There are much worse versions of this, but still - I object! I in fact have two objections, one to a very specific tactic here and another far broader, to the larger world of “stop worrying about technology/modernity” essays. The first is pretty simple, and was best voiced by LM Sacasas, who has diligently and intelligently worked this beat for decades. Sessions does the “we’ve had moral panics before” routine in his piece. Sacasas succinctly rejected that thinking back in 2014:
Do not cite apparent historical parallels to contemporary concerns about technology as if they invalidated those concerns. That people before us experienced similar problems does not mean that they magically cease being problems today.
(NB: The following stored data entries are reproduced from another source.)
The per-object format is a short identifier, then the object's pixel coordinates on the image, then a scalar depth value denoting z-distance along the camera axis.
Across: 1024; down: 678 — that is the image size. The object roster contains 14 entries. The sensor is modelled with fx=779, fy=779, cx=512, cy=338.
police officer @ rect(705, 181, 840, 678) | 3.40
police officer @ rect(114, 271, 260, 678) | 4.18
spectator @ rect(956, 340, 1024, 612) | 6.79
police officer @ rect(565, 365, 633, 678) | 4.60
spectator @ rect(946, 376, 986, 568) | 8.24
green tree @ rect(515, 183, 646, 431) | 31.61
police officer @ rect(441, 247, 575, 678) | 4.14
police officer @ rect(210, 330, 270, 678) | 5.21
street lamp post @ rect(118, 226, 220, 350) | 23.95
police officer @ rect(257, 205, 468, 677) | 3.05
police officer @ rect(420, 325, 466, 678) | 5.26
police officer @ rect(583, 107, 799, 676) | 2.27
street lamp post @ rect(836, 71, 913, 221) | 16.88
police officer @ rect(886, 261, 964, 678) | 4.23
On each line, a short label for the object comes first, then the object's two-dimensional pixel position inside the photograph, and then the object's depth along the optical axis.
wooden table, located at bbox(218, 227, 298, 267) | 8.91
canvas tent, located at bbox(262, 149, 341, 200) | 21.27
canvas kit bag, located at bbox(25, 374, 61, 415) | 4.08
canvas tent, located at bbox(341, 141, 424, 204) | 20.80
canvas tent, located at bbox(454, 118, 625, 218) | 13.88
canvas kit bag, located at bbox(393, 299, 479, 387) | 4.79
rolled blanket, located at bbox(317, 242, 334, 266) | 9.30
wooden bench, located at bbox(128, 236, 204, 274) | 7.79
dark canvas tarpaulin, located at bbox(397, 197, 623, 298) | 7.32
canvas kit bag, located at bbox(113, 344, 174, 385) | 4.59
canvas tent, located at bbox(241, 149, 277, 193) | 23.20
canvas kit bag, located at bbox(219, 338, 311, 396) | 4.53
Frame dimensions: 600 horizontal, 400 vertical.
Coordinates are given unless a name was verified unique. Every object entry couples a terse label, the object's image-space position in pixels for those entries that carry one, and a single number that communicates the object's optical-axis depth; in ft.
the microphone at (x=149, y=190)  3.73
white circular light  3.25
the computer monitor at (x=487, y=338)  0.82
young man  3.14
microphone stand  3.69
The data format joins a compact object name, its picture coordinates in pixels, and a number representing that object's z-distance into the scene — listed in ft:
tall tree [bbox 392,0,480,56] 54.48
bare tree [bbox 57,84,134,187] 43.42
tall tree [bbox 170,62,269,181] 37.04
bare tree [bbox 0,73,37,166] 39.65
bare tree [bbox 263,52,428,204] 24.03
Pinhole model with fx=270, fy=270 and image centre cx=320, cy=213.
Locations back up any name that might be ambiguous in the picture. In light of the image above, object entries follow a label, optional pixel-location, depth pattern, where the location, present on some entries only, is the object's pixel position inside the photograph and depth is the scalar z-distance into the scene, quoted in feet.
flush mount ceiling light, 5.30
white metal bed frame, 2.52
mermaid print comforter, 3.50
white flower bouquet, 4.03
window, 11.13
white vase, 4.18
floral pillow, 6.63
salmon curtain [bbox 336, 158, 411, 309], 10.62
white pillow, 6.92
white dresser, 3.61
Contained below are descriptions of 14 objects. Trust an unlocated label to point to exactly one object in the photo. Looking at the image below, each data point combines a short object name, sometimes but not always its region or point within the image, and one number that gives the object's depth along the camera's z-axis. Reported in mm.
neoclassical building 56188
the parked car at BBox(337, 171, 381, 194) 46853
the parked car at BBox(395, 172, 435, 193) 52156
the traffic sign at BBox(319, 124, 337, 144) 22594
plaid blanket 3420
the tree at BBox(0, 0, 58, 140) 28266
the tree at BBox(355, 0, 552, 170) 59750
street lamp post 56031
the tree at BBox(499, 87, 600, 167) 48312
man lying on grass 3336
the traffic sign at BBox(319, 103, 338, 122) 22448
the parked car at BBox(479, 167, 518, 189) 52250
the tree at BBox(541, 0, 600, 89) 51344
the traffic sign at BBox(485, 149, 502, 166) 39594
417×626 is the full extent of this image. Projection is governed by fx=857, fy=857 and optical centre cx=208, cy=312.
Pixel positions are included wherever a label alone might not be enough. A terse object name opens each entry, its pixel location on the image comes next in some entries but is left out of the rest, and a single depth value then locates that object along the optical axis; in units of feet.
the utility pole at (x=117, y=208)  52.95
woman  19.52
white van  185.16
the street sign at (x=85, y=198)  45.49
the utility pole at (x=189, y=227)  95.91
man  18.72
Indeed: the fact that people have had fears in the past, whether they turned out to be founded or not, does not automatically undermine the fears we experience today. The fact that we have had technological problems in the past does not make those problems not problems or our own problems not problems. And the fact that skeptics so often reach for this particular type of argumentative kabuki makes me deeply suspicious of the ultimate source of their skepticism.
And then there’s the broader milieu here. I am increasingly frustrated by what I would call the digital immune system. It’s this tendency where worries over the deleterious effects of technology are met with kneejerk defense, a kind of isolated demand for rigor that holds those fears to higher evidentiary standards than most sociocultural claims are held to and reflexively questions the motives of those who are worried. It’s the impulse to dismiss any critique of the new, any hesitation toward the latest technology, any skepticism toward the modern turn, any wistfulness for the past, as the cranky mutterings of the old. If something new develops in culture or technology or the economy, and some concerted effort is made to question the impact of that development, you can bet that there’s a condescending “Well, actually!” coming that insists that everything new is good and every skeptic is just an old fogey. This is most prominent and obvious when it comes to technology, but note that it can happen for all kinds of new developments. Making this all the more annoying, this is often inflected with a particularly clumsy form of faux-political argument that assumes that the progressive or left stance is always in pursuit of the new and the conservative or right stance always in defense of the past, which is wrong and which I will discuss later on in this piece.
At its worst - and I don’t think David is anything like the worst, for the record - this all represents one of the most tedious and self-satisfied reflexes of our era. It’s also remarkably promiscuous, voiced by people from all manner of different ideological bents and coming from all manner of directions, joined together only by a strange and reflexive desire to defend the latest development from various forms of cultural criticism. In columns at the most hallowed newspapers as well as in the most niche Substacks, in the discourse around social media and around the Fed, in technology writing as well as religious commentary, in cultural analysis and sports analytics, you’ll find it. And frankly,it’s very annoying!